:: Exercise directions ::
Give back only the lines in the records below from the one with "65: (1150, 325)" to the one with "122: (990, 814)", both inclusive, word for word.

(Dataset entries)
⟨
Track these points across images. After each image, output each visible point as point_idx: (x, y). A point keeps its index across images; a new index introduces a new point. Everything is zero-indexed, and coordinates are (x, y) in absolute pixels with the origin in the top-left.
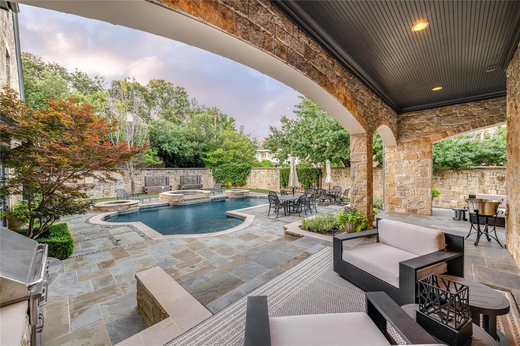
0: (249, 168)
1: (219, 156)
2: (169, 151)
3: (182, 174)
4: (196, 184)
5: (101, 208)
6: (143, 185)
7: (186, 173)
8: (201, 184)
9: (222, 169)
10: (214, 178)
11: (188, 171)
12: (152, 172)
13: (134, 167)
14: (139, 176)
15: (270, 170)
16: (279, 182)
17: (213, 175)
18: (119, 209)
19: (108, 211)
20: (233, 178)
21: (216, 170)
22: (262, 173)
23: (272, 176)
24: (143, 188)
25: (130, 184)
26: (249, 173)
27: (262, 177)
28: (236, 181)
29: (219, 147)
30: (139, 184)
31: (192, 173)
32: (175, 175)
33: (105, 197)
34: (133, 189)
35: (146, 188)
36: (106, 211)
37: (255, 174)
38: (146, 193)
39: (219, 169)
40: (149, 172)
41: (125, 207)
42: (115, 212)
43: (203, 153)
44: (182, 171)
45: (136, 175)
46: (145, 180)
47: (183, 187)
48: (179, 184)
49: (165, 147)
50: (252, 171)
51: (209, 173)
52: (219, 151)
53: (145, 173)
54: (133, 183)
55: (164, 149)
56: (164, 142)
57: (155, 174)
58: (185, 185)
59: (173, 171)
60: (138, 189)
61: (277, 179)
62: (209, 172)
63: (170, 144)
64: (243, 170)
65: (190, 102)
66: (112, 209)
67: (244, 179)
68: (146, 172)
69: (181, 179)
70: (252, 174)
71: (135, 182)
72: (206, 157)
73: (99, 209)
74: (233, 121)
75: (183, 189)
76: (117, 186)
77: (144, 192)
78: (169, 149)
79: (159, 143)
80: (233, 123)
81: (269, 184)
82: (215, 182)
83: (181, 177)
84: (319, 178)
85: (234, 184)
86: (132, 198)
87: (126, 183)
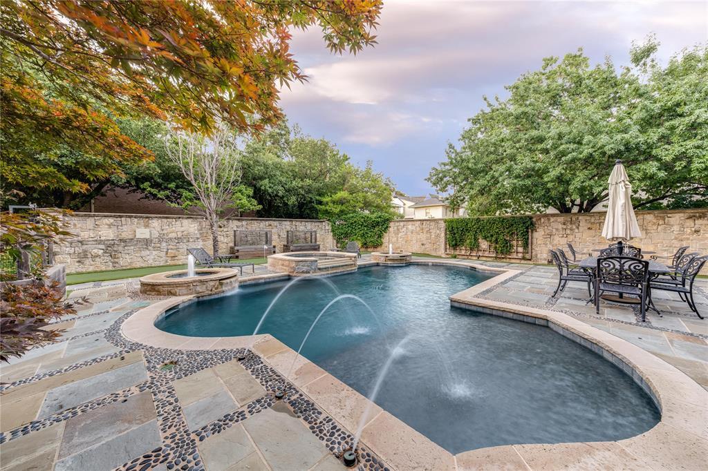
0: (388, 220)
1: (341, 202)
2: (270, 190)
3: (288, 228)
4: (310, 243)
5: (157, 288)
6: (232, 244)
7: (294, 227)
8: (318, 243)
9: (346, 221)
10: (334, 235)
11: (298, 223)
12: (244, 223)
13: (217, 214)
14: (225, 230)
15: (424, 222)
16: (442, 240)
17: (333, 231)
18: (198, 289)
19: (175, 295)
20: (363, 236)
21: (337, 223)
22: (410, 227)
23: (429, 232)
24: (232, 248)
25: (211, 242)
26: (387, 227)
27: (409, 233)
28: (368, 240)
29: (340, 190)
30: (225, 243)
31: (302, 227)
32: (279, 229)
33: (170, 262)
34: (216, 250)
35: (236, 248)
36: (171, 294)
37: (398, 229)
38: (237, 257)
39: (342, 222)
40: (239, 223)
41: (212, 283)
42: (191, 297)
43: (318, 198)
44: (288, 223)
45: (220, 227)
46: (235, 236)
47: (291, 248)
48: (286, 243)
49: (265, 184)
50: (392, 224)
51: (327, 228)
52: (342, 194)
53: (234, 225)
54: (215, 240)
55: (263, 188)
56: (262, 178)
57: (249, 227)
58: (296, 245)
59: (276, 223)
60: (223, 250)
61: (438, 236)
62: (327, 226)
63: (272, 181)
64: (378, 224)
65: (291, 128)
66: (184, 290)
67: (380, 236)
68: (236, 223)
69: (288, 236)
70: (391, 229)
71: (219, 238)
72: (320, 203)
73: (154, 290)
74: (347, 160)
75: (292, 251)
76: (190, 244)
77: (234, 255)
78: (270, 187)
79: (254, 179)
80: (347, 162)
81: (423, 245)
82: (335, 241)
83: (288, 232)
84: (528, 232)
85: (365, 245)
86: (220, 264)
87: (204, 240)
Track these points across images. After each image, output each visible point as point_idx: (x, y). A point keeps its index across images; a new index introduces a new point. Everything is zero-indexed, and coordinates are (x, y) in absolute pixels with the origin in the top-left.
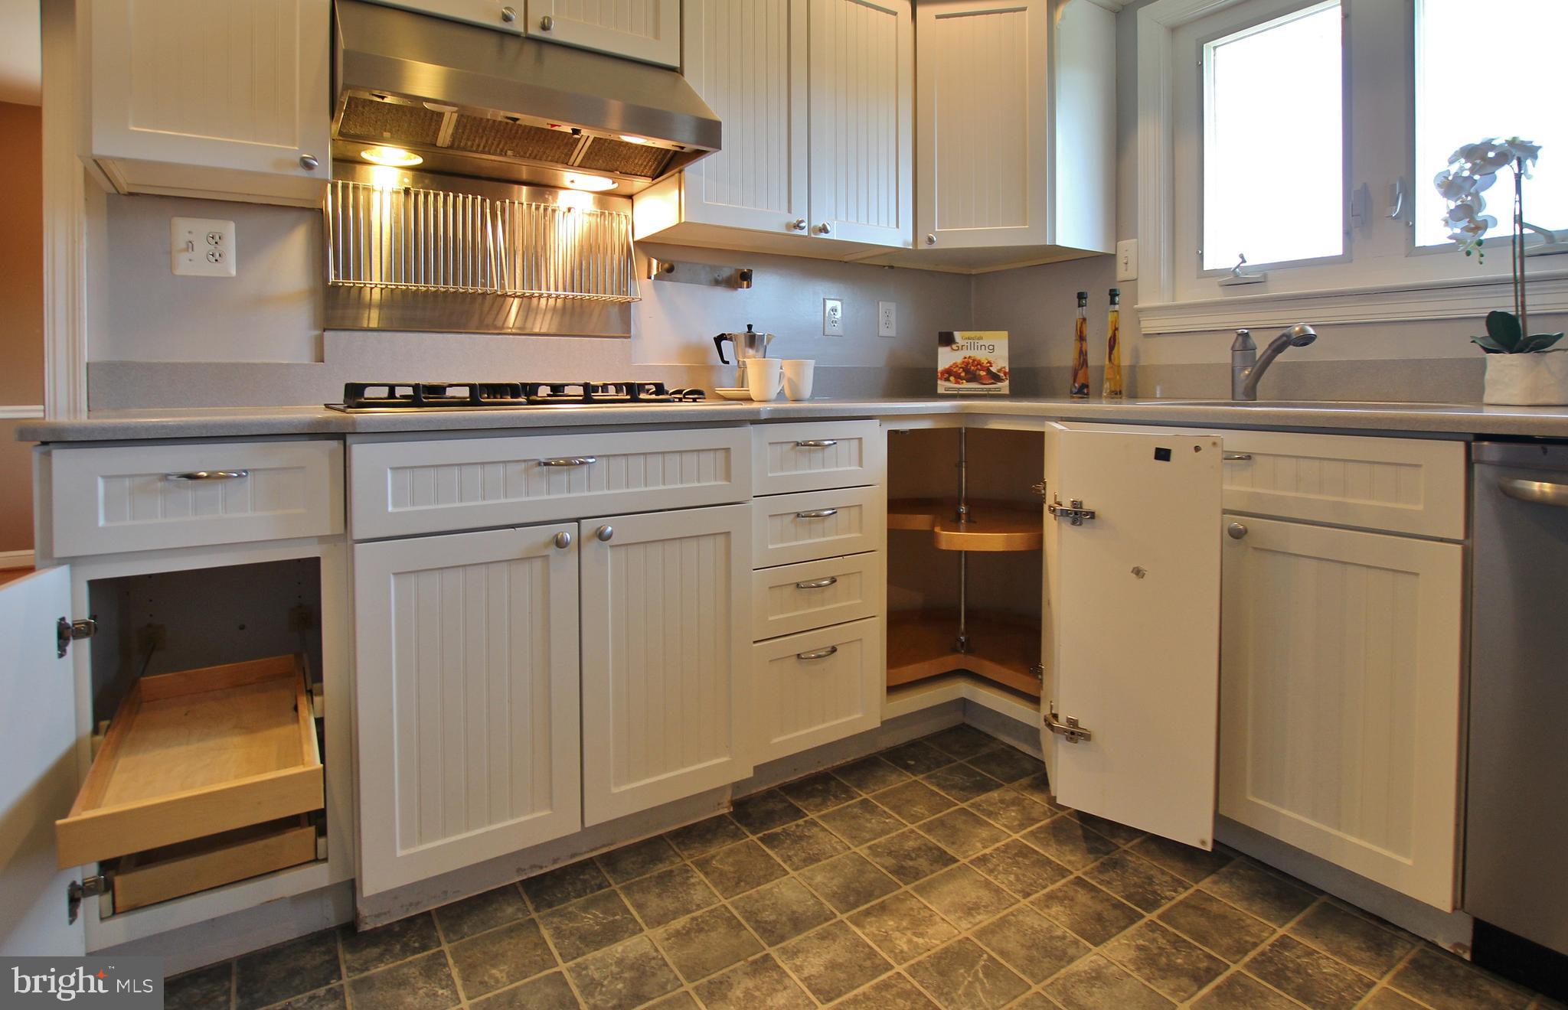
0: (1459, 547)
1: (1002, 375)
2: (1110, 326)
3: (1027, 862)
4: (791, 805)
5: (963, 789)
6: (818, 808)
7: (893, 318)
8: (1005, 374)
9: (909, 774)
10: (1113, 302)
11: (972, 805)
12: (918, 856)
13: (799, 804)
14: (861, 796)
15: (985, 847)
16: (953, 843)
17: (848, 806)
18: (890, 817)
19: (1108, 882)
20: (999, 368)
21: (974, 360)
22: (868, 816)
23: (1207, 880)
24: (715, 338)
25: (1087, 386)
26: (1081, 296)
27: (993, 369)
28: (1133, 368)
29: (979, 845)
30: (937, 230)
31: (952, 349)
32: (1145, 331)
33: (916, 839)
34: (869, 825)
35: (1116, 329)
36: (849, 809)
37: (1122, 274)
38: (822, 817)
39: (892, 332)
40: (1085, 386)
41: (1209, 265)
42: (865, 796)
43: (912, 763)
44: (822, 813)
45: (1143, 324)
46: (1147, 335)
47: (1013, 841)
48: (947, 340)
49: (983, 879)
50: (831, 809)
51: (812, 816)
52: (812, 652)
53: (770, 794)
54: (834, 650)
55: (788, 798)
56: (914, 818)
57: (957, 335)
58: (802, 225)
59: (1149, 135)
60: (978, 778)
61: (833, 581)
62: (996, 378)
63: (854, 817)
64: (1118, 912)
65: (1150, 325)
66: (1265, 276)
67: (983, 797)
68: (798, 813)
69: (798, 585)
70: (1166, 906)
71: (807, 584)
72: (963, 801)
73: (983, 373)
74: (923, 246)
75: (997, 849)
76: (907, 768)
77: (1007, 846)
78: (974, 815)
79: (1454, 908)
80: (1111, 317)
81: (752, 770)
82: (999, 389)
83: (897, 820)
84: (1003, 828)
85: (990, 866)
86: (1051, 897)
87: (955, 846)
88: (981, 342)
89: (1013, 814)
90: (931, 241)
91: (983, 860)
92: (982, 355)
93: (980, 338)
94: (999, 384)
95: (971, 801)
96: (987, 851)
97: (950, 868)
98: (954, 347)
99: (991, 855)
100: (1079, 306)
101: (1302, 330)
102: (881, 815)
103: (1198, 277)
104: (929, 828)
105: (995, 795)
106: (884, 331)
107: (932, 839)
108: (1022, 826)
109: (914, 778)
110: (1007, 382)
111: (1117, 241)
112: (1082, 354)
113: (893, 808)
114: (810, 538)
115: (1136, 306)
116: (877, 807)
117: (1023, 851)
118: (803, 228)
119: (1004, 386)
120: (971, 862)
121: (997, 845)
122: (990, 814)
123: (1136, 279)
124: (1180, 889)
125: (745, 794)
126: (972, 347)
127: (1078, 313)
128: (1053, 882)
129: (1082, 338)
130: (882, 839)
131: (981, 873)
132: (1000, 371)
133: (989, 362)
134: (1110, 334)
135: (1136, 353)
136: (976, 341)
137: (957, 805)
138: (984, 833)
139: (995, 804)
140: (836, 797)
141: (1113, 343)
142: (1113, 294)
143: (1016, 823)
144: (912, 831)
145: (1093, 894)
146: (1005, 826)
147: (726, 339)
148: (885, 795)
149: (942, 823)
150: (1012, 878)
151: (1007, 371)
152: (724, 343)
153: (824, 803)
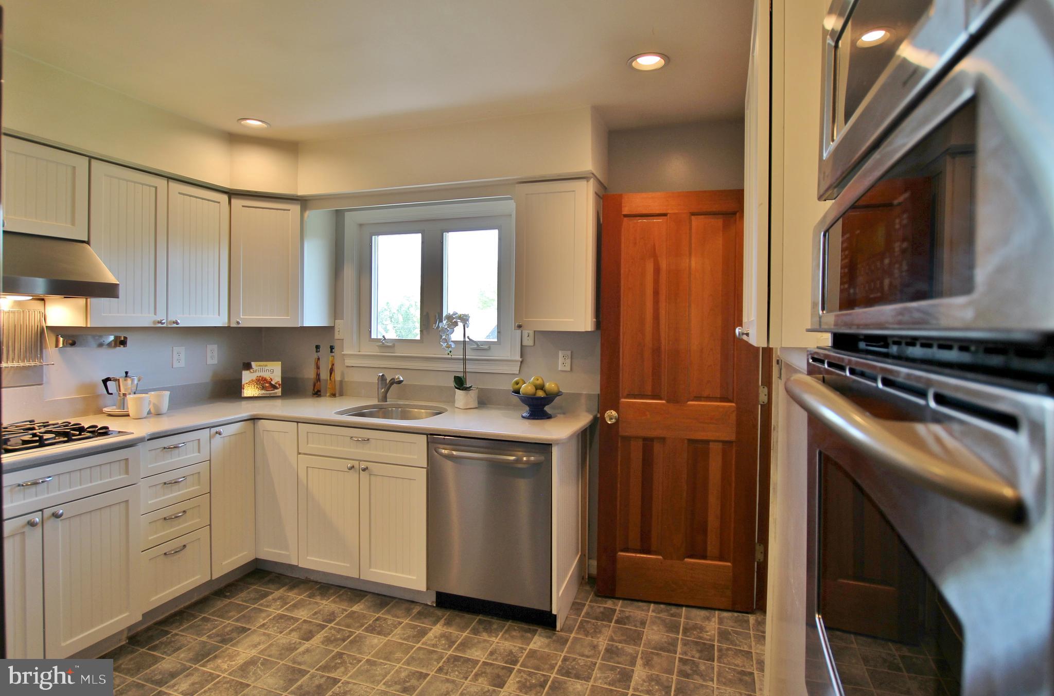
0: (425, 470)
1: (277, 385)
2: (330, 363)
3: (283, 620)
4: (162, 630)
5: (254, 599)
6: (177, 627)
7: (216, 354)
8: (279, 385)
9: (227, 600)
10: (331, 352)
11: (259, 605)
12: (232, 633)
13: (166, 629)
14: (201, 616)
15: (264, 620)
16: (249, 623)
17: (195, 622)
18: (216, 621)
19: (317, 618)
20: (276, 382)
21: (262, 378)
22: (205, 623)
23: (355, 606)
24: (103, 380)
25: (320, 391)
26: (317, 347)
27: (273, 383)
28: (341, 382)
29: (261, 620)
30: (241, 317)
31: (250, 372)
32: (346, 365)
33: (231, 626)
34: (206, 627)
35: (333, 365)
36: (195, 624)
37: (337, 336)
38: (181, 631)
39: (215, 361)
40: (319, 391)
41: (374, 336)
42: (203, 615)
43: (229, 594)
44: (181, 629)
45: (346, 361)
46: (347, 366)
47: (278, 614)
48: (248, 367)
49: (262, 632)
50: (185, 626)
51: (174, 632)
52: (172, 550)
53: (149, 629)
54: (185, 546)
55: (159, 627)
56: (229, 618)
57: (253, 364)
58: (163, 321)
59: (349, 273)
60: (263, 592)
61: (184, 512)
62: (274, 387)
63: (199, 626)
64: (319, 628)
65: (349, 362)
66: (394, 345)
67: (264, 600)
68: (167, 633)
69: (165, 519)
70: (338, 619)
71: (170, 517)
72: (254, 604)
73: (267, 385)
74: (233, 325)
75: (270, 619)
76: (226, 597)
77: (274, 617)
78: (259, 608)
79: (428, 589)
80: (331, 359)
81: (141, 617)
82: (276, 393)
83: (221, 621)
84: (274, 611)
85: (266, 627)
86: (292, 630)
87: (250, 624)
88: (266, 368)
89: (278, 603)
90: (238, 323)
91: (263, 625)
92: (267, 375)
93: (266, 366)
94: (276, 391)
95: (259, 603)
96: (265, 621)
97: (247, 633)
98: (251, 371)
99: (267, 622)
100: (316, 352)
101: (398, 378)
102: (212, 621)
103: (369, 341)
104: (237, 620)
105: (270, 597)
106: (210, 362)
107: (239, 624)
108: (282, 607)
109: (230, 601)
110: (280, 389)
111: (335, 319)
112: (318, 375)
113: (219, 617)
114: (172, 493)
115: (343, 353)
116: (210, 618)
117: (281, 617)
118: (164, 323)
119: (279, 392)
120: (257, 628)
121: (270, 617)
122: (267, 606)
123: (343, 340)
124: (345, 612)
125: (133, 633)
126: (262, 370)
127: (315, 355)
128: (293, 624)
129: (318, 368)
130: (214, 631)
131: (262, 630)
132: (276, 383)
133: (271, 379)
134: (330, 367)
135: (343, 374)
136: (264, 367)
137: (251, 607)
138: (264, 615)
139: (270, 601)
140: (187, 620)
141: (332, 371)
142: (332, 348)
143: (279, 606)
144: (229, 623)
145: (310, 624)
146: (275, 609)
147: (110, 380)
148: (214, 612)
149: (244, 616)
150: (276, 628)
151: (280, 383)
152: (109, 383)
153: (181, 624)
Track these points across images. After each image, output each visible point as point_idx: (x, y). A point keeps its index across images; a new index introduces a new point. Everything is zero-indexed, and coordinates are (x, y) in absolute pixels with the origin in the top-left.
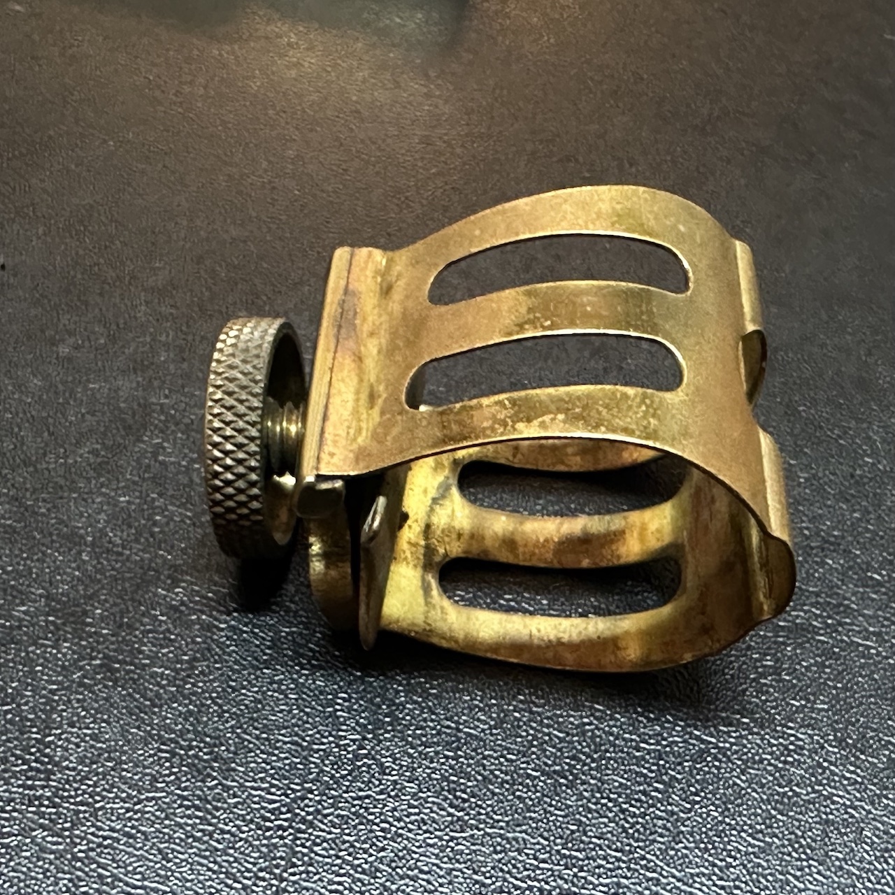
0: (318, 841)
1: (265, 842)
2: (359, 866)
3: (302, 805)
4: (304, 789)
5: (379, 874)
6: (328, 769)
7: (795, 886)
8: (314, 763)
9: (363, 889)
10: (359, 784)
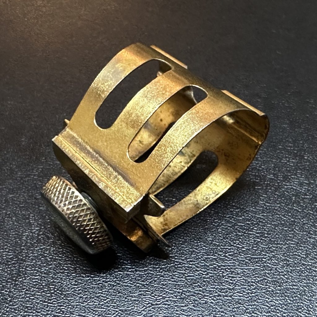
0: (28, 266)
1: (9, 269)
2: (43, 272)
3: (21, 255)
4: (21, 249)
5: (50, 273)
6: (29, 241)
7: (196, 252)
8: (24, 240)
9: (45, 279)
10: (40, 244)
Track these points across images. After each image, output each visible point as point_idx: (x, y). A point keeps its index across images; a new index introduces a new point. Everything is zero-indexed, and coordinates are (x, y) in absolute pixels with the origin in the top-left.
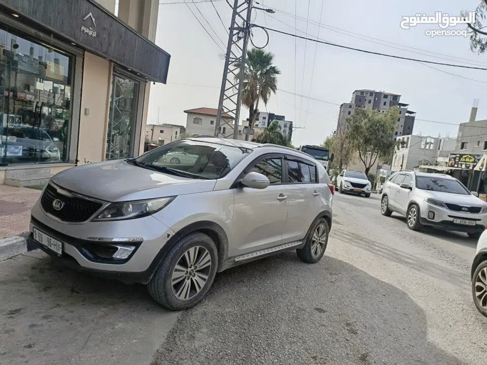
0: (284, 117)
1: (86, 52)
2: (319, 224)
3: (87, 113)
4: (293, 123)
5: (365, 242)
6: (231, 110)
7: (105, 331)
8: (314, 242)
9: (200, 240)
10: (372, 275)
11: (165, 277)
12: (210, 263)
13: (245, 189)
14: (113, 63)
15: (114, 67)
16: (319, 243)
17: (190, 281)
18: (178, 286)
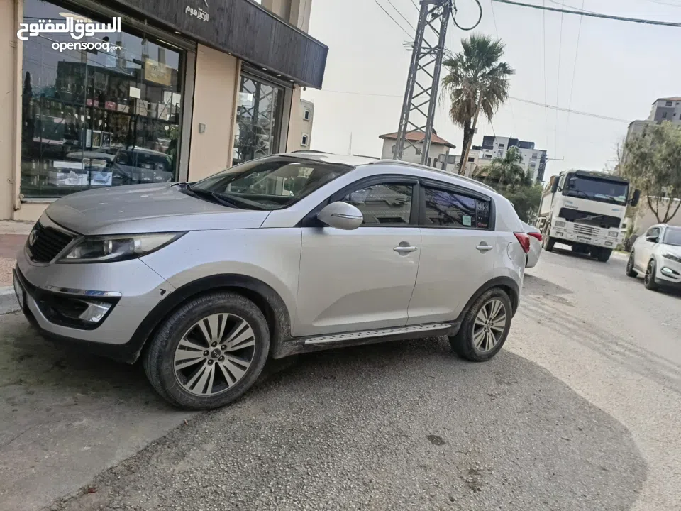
⟩
:: Written answer ::
65: (1150, 325)
66: (1265, 276)
67: (983, 797)
68: (798, 813)
69: (798, 585)
70: (1166, 906)
71: (807, 584)
72: (963, 801)
73: (983, 373)
74: (923, 246)
75: (997, 849)
76: (907, 768)
77: (1007, 846)
78: (974, 815)
79: (1454, 908)
80: (1111, 317)
81: (752, 770)
82: (999, 389)
83: (897, 820)
84: (1003, 828)
85: (990, 866)
86: (1051, 897)
87: (955, 846)
88: (981, 342)
89: (1013, 814)
90: (931, 241)
91: (983, 860)
92: (982, 355)
93: (980, 338)
94: (999, 384)
95: (971, 801)
96: (987, 851)
97: (950, 868)
98: (954, 347)
99: (991, 855)
100: (1079, 306)
101: (1302, 330)
102: (881, 815)
103: (1198, 277)
104: (929, 828)
105: (995, 795)
106: (884, 331)
107: (932, 839)
108: (1022, 826)
109: (914, 778)
110: (1007, 382)
111: (1117, 241)
112: (1082, 354)
113: (893, 808)
114: (810, 538)
115: (1136, 306)
116: (877, 807)
117: (1023, 851)
118: (803, 228)
119: (1004, 386)
120: (971, 862)
121: (997, 845)
122: (990, 814)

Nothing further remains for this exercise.